Au nom du ministre des Infrastructures et Travaux publics, en mission, le ministre de l’Aménagement du territoire a soumis ce dossier au Conseil, qui a ainsi examiné les mesures envisagées pour apporter une réponse durable au phénomène des érosions à travers le pays.
La stratégie proposée s’articule autour de trois horizons.
À court terme, de zéro à un an, il est prévu la stabilisation urgente des érosions actives, la poursuite et la finalisation des projets déjà engagés, la reprise des chantiers actuellement suspendus ainsi que la construction des collecteurs principaux de drainage.
À moyen terme, d’un à deux ans, la stratégie prévoit la réalisation d’études globales de drainage urbain, l’élaboration des plans directeurs de drainage des principales villes et des études des bassins versants à risque, notamment à Kinshasa et dans les grandes agglomérations.

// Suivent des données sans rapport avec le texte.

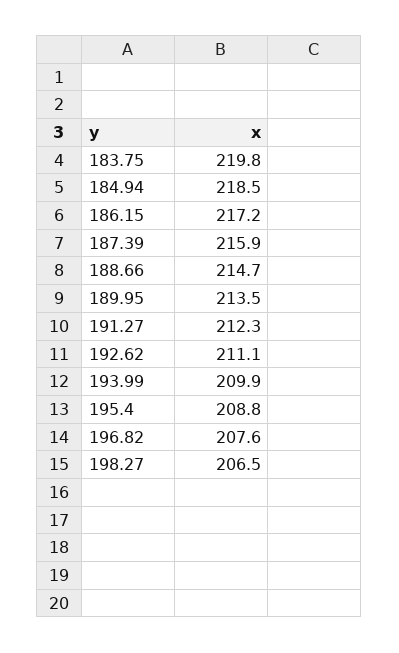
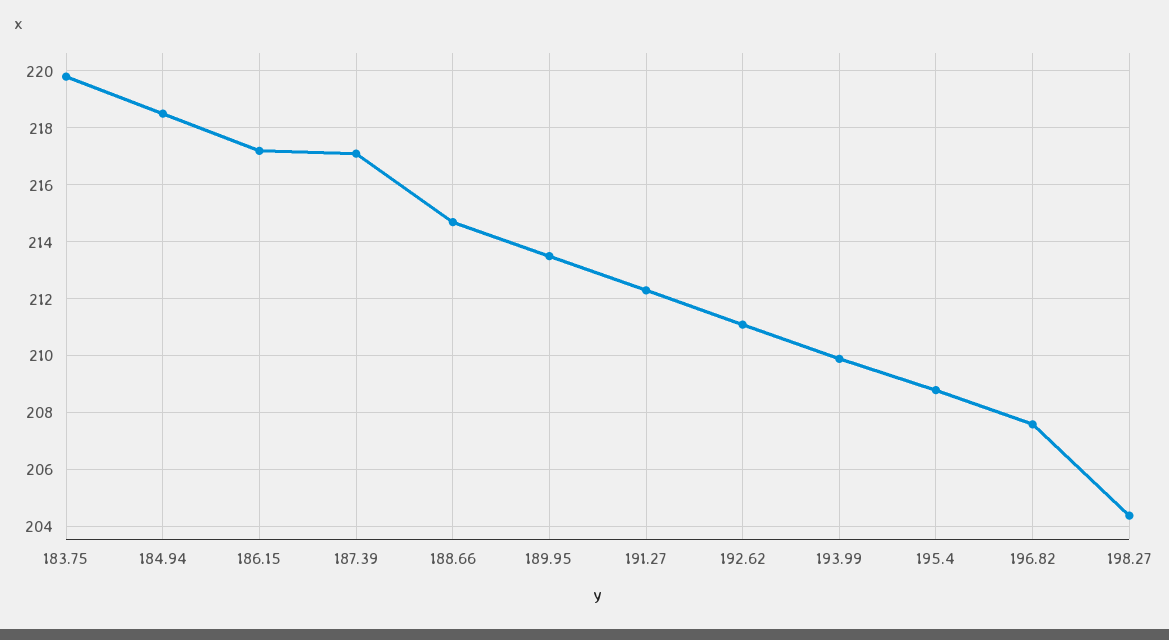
187.39: 215.9 -> 217
198.27: 206.5 -> 204.5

La mise à jour du cadre réglementaire relatif à l’occupation des sols est également prévue.
À long terme, de deux à dix ans, le gouvernement envisage la mise en œuvre d’un programme décennal de lutte anti-érosive ainsi que la construction progressive de grands ouvrages d’assainissement, notamment des bassins de rétention et des réseaux structurants de drainage.
Pour assurer la continuité des travaux, le ministère des Infrastructures et Travaux publics a sollicité la reconnaissance du caractère prioritaire et urgent de la problématique des érosions, la mobilisation immédiate d’un préfinancement ainsi que l’inscription progressive des financements complémentaires nécessaires dans les programmations budgétaires.
Il est également prévu de renforcer la coordination entre les administrations concernées en matière de drainage urbain.
Pour le gouvernement, la lutte contre les érosions constitue un impératif de sécurité publique, de protection des populations et de préservation des investissements.
Après débats et délibérations, le Conseil des ministres a adopté ce dossier.